Texte de l'exercice
Congédiement illégal

Le démantèlement du Wal-Mart de Jonquière Le démantèlement du Wal-Mart de Jonquière

Un arbitre du travail juge illégal le congédiement des 190 employés du magasin Walmart de Jonquière en mai 2005. Le magasin avait été fermé à peine neuf mois après que les employés eurent obtenu leur accréditation syndicale, avant que le premier contrat de travail soit signé.

Un arbitre du travail juge illégal le congédiement, en 2005, des 190 employés du magasin de Jonquière, premier de la chaîne à être syndiqué en Amérique du Nord.

Les tribunaux ont déjà donné raison à l'une ou l'autre partie sur le congédiement de certains employés pour des activités syndicales, des décisions sur lesquelles la Cour suprême est appelée à se prononcer. C'est la première fois cependant qu'on statue sur le congédiement de l'ensemble des employés.

But de l'exercice
Pourriez-vous résumer en deux phrases le texte sur le congédiement des employés du Walmart de Jonquière ? Vous n'aurez pas besoin des lignes pour répondre.

(Données enregistrées)
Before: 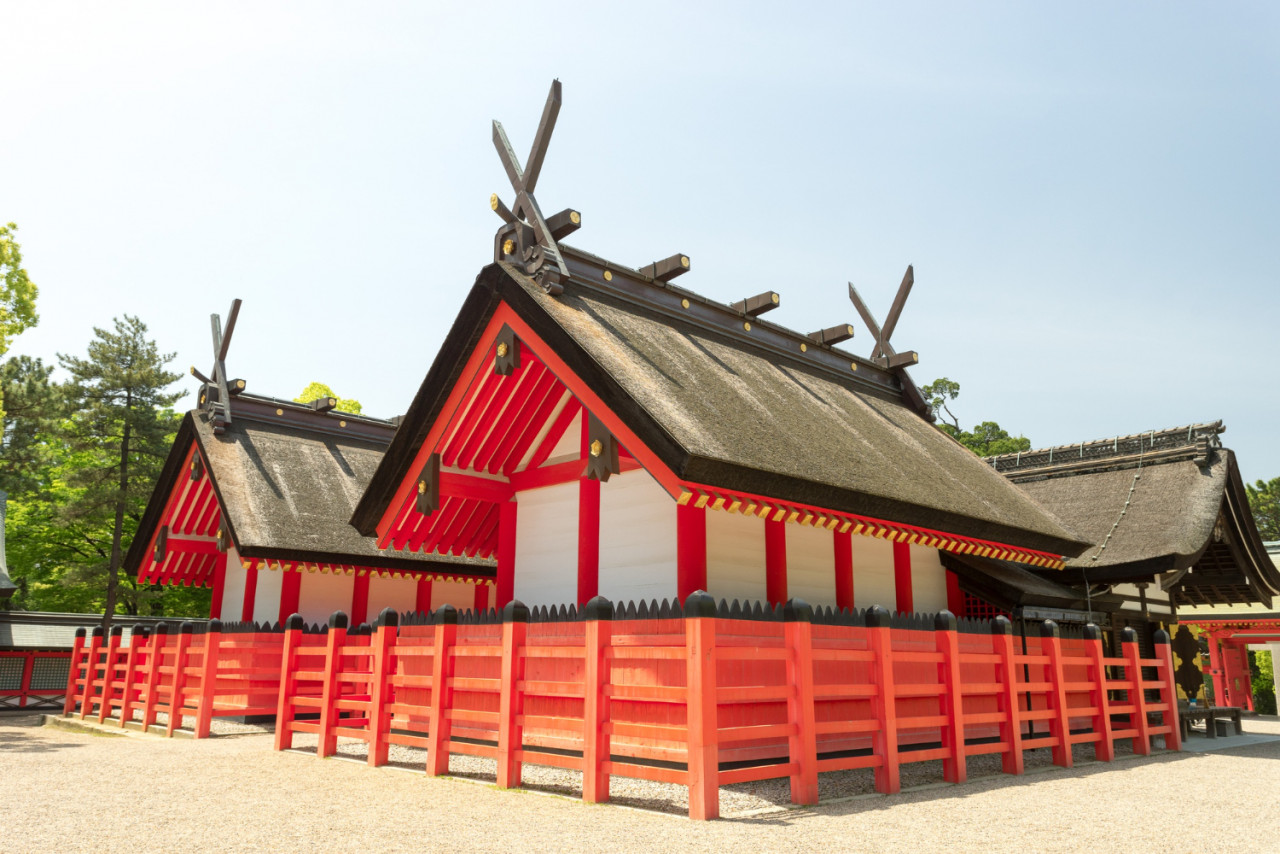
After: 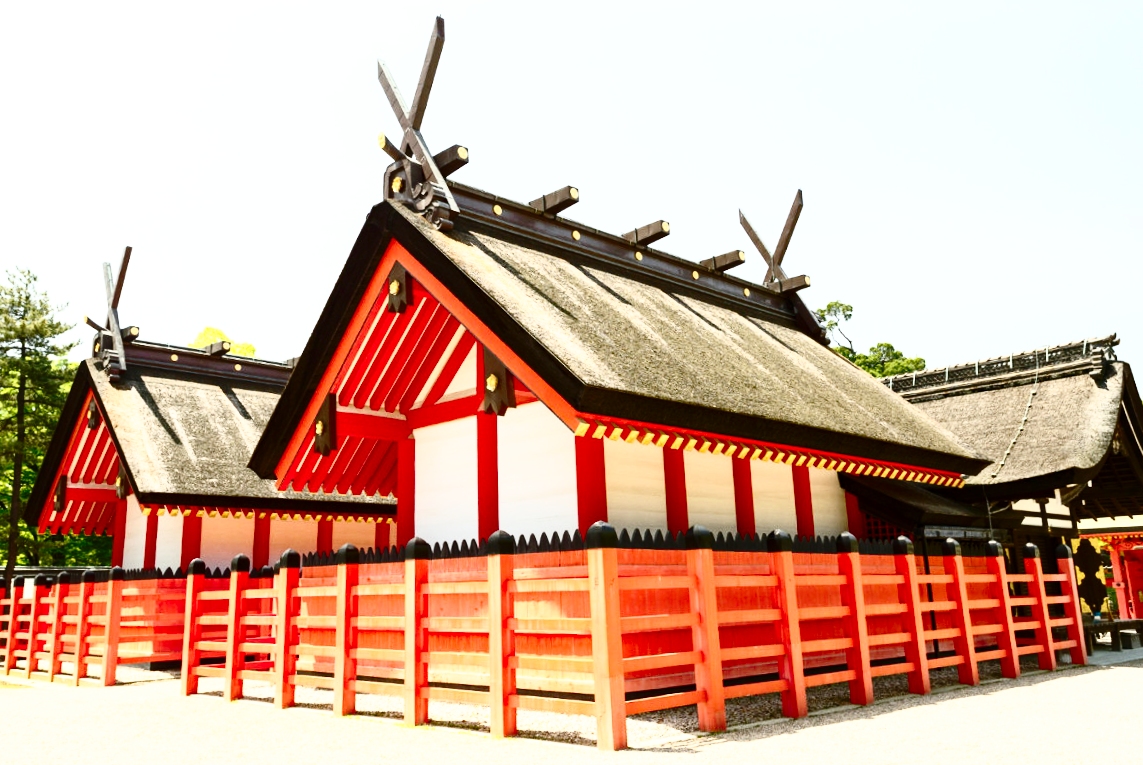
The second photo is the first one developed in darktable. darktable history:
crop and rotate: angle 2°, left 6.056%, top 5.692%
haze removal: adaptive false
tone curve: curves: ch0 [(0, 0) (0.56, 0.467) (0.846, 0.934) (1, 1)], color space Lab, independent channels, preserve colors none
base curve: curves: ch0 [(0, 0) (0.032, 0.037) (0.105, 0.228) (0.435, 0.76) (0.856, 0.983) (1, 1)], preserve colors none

Résultat obtenu
Un arbitre du travail juge illégal le congédiement, en mai 2005, des 190 employés du magasin Walmart de Jonquière, premier de la chaîne à être syndiqué en Amérique du Nord, fermé à peine neuf mois après l'accréditation syndicale et avant la signature du premier contrat de travail. Les tribunaux s'étaient déjà prononcés sur le congédiement de certains employés pour des activités syndicales, mais c'est la première fois qu'on statue sur celui de l'ensemble des employés.